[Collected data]
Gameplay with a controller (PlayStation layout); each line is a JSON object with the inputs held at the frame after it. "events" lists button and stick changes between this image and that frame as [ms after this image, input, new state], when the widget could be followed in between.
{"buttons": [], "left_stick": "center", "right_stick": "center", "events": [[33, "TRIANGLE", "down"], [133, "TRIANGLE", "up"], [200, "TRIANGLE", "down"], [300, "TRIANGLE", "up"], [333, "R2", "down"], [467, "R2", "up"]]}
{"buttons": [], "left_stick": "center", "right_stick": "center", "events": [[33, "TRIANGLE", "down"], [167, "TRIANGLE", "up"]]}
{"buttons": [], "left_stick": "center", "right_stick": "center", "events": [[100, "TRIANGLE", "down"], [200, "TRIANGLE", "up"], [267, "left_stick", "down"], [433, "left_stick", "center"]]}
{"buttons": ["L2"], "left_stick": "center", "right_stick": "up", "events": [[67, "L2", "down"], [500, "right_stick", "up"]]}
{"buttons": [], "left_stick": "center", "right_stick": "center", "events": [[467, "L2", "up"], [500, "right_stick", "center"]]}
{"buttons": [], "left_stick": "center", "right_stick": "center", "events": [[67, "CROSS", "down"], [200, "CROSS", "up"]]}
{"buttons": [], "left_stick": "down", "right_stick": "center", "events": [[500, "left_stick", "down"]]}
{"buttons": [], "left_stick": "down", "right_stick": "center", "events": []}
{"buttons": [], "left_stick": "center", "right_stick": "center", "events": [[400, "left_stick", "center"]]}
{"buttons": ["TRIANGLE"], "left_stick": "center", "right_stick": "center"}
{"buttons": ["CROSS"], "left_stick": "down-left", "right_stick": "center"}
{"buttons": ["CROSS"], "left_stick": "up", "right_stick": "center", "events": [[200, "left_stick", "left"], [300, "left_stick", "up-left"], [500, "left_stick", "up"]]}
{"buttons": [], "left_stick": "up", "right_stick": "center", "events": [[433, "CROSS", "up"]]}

▶ [Requirement] For every line above that holds the word "TRIANGLE", report the whole line.

▶ [Reply]
{"buttons": [], "left_stick": "center", "right_stick": "center", "events": [[33, "TRIANGLE", "down"], [133, "TRIANGLE", "up"], [200, "TRIANGLE", "down"], [300, "TRIANGLE", "up"], [333, "R2", "down"], [467, "R2", "up"]]}
{"buttons": [], "left_stick": "center", "right_stick": "center", "events": [[33, "TRIANGLE", "down"], [167, "TRIANGLE", "up"]]}
{"buttons": [], "left_stick": "center", "right_stick": "center", "events": [[100, "TRIANGLE", "down"], [200, "TRIANGLE", "up"], [267, "left_stick", "down"], [433, "left_stick", "center"]]}
{"buttons": ["TRIANGLE"], "left_stick": "center", "right_stick": "center"}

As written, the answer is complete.